Could you reproduce, word for word, everything below from the line containing "LES SECTIONS DU SITE" down to the line containing "LES SERVICES", with both of those lines included and no others?

**RECORDS FOR THIS EXERCISE:**

* * * *

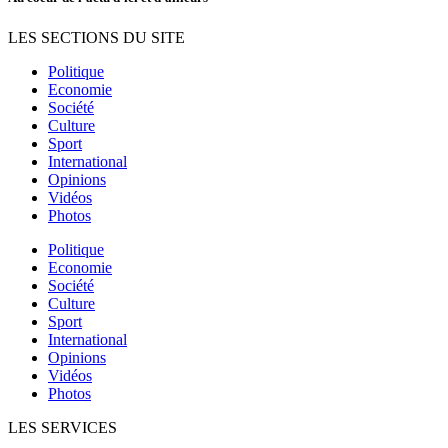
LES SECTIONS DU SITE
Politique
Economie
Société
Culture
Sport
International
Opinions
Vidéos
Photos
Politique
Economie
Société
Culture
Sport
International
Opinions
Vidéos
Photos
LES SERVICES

* * * *

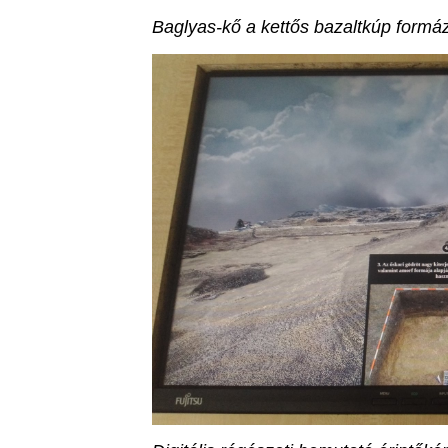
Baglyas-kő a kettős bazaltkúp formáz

* * * *

**ANSWER TO THE PROBLEM:**
LES SECTIONS DU SITE
Politique
Economie
Société
Culture
Sport
International
Opinions
Vidéos
Photos
Politique
Economie
Société
Culture
Sport
International
Opinions
Vidéos
Photos
LES SERVICES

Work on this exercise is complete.